Additional difficulties arise when considering the necessity to go towards 3D measurements and 3D volumetric reconstruction of the observed flows (e.g., the tomographic PIV paradigm). First, unlike in the standard setup, the 2D images captured by the experimentalists only provide a partial information about the structure of the particles transported by the fluid. As a matter of fact, inverse problems have to be solved in order to recover this crucial information. Secondly, another issue stands in the increase of the underdetermination of the problem, that is the important decrease of the ratio between the number of observations and the total number of unknowns. In particular, this point asks for methodologies able to gather and exploit observations captured at different time instants. Finally, the dimensions of the problem (that is, the number of unknown) dramatically increase with the transition from the 2D to the 3D paradigm. This leads, as a by-product, to a significant amplification of the computational burden and requires the conception of efficient algorithms, exhibiting a reasonable scaling with the problem dimensions.
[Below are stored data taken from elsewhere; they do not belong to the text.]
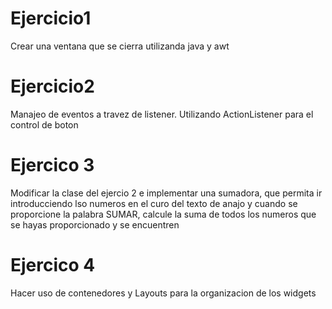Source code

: # Ejercicio1

Crear una ventana que se cierra utilizanda java y awt

# Ejercicio2

Manajeo de eventos a travez de listener. Utilizando ActionListener para el control de boton

# Ejercico 3

Modificar la clase del ejercio 2 e implementar una sumadora, que permita ir introducciendo lso numeros en el curo del texto de anajo y cuando se proporcione la palabra SUMAR, calcule la suma de todos los numeros que se hayas proporcionado y se encuentren

# Ejercico 4

Hacer uso de contenedores y Layouts para la organizacion de los widgets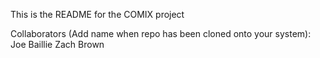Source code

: This is the README for the COMIX project

Collaborators (Add name when repo has been cloned onto your system):
Joe Baillie
Zach Brown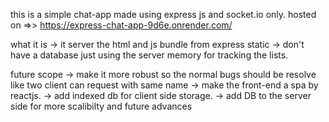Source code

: this is a simple chat-app made using express js and socket.io only.
hosted on =>> https://express-chat-app-9d6e.onrender.com/

what it is
-> it server the html and js bundle from express static
-> don't have a database just using the server memory for tracking the lists. 

future scope
-> make it more robust so the normal bugs should be resolve like two client can request with same name
-> make the front-end a spa by reactjs.
-> add indexed db for client side storage.
-> add DB to the server side for more scalibilty and future advances

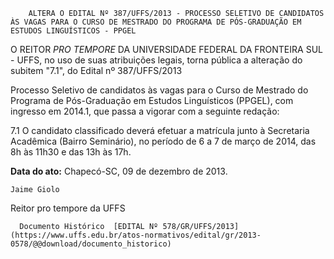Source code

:         ALTERA O EDITAL Nº 387/UFFS/2013 - PROCESSO SELETIVO DE CANDIDATOS ÀS VAGAS PARA O CURSO DE MESTRADO DO PROGRAMA DE PÓS-GRADUAÇÃO EM ESTUDOS LINGUÍSTICOS - PPGEL  

O REITOR *PRO TEMPORE* DA UNIVERSIDADE FEDERAL DA FRONTEIRA SUL - UFFS, no uso de suas atribuições legais, torna pública a alteração do subitem "7.1", do Edital nº 387/UFFS/2013

 Processo Seletivo de candidatos às vagas para o Curso de Mestrado do Programa de Pós-Graduação em Estudos Linguísticos (PPGEL), com ingresso em 2014.1, que passa a vigorar com a seguinte redação:

 7.1 O candidato classificado deverá efetuar a matrícula junto à Secretaria Acadêmica (Bairro Seminário), no período de 6 a 7 de março de 2014, das 8h às 11h30 e das 13h às 17h.

  

   **Data do ato:** Chapecó-SC, 09 de dezembro de 2013.   
 

    Jaime Giolo   
 Reitor pro tempore da UFFS 

      Documento Histórico  [EDITAL Nº 578/GR/UFFS/2013](https://www.uffs.edu.br/atos-normativos/edital/gr/2013-0578/@@download/documento_historico)     
      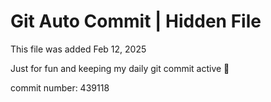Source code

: # Git Auto Commit | Hidden File

This file was added Feb 12, 2025

Just for fun and keeping my daily git commit active 🤪

commit number: 439118
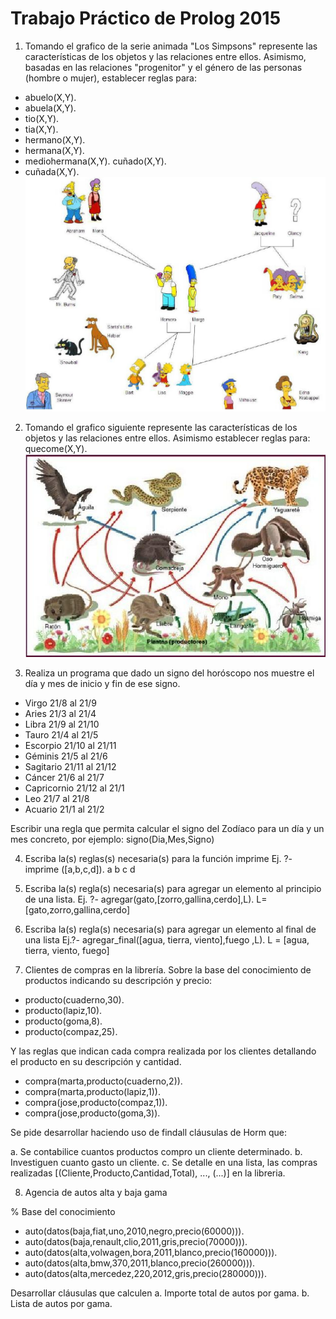 # Trabajo Práctico de Prolog 2015
1. Tomando el grafico de la serie animada "Los Simpsons" represente las características de los objetos y las relaciones entre ellos. Asimismo, basadas en las relaciones "progenitor" y el género de las personas (hombre o mujer), establecer reglas para:
* abuelo(X,Y).
* abuela(X,Y).
* tio(X,Y).
* tia(X,Y).
* hermano(X,Y).
* hermana(X,Y).
* mediohermana(X,Y). cuñado(X,Y).
* cuñada(X,Y).
![Familia Simpsons](simpsons.png)

2. Tomando el grafico siguiente represente las características de los objetos y las relaciones entre
ellos. Asimismo establecer reglas para:
quecome(X,Y).
![Familia Simpsons](cadenaalimenticia.png)

3. Realiza un programa que dado un signo del horóscopo nos muestre el día y mes de inicio y fin de ese signo.

* Virgo 21/8 al 21/9
* Aries 21/3 al 21/4
* Libra 21/9 al 21/10
* Tauro 21/4 al 21/5
* Escorpio 21/10 al 21/11
* Géminis 21/5 al 21/6
* Sagitario 21/11 al 21/12
* Cáncer 21/6 al 21/7
* Capricornio 21/12 al 21/1
* Leo 21/7 al 21/8
* Acuario 21/1 al 21/2

Escribir una regla que permita calcular el signo del Zodíaco para un día y un mes concreto, por ejemplo: signo(Dia,Mes,Signo)

4. Escriba la(s) reglas(s) necesaria(s) para la función imprime
Ej. ?- imprime ([a,b,c,d]).
a
b
c
d

5. Escriba la(s) regla(s) necesaria(s) para agregar un elemento al principio de una lista.
Ej. ?- agregar(gato,[zorro,gallina,cerdo],L).
L=[gato,zorro,gallina,cerdo]

6. Escriba la(s) regla(s) necesaria(s) para agregar un elemento al final de una lista
Ej.?- agregar_final([agua, tierra, viento],fuego ,L).
L = [agua, tierra, viento, fuego]

7. Clientes de compras en la librería. Sobre la base del conocimiento de productos indicando su descripción y precio:

* producto(cuaderno,30).
* producto(lapiz,10).
* producto(goma,8).
* producto(compaz,25).

Y las reglas que indican cada compra realizada por los clientes detallando el producto en su descripción y cantidad.

* compra(marta,producto(cuaderno,2)).
* compra(marta,producto(lapiz,1)).
* compra(jose,producto(compaz,1)).
* compra(jose,producto(goma,3)).

Se pide desarrollar haciendo uso de findall cláusulas de Horm que:

a. Se contabilice cuantos productos compro un cliente determinado.
b. Investiguen cuanto gasto un cliente.
c. Se detalle en una lista, las compras realizadas [(Cliente,Producto,Cantidad,Total), ..., (...)] en la libreria.

8. Agencia de autos alta y baja gama

% Base del conocimiento
* auto(datos(baja,fiat,uno,2010,negro,precio(60000))).
* auto(datos(baja,renault,clio,2011,gris,precio(70000))).
* auto(datos(alta,volwagen,bora,2011,blanco,precio(160000))).
* auto(datos(alta,bmw,370,2011,blanco,precio(260000))).
* auto(datos(alta,mercedez,220,2012,gris,precio(280000))).

Desarrollar cláusulas que calculen
a. Importe total de autos por gama.
b. Lista de autos por gama.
The first problem can be addressed by resorting to state-of-the-art methodologies pertaining to sparse representations. These techniques consist in identifying the solution of an inverse problem with the most “zero" components which, in the case of the tomographic PIV, turns out to be a physically relevant option. Hence, the design of sparse representation algorithms and the study of their conditions of success constitute an important research topic of the group. On the other hand, we believe that the dramatic increase of the under-determination appearing in the 3D setup can be tackled by combining tomographic reconstruction of several planar views of the flow with data assimilation techniques. These techniques enable to couple a dynamical model with incomplete observations of the flow. Each applicative situation under concern defines its proper required scale of measurement and a scale for the dynamical model. For instance, for control or monitoring purposes, very rapid techniques are needed whereas for analysis purpose the priority is to get accurate measurements of the smallest motion scales as possible. These two extreme cases imply the use of different models but also of different algorithmic techniques. Recursive techniques and large scale representation of the flow are relevant for the first case whereas batch techniques relying on the whole set of data available and models refined down to small scales have to be used for the latter case.

The question of the scale of the velocity measurement is also an open question that must be studied carefully. Actually, no scale considerations are taken into account in the estimation schemes. It is more or less abusively assumed that the measurements supplied have a subpixel accuracy, which is obviously erroneous due to implicit smoothness assumptions made either in correlation techniques or in variational estimation techniques. We are convinced that to go towards the measurement of the smaller scales of the flow it is necessary to introduce some turbulence or uncertainty subgrid modeling within the estimation scheme and also to devise alternative regularization schemes that fit well with phenomenological statistical descriptions of turbulence described by the velocity increments moments. As a by product such schemes should offer the possibility to have a direct characterization, from image sequences, of the flow turbulent regions in term of vortex tube, area of pure straining, or vortex sheet. This philosophy should allow us to elaborate methods enabling the estimation of relevant characteristics of the turbulence like second-order structure functions, mean energy dissipation rate, turbulent viscosity coefficient, or dissipative scales.

We are planning to study these questions for a wide variety of application domains ranging from experimental fluid mechanics to geophysical sciences. We believe there are specific needs in different application domains that require clearly identified developments and modeling. Let us for instance mention meteorology and oceanography which both involve very specific dynamical modeling but also micro-fluidic applications or bio-fluid applications that are ruled by other types of dynamics.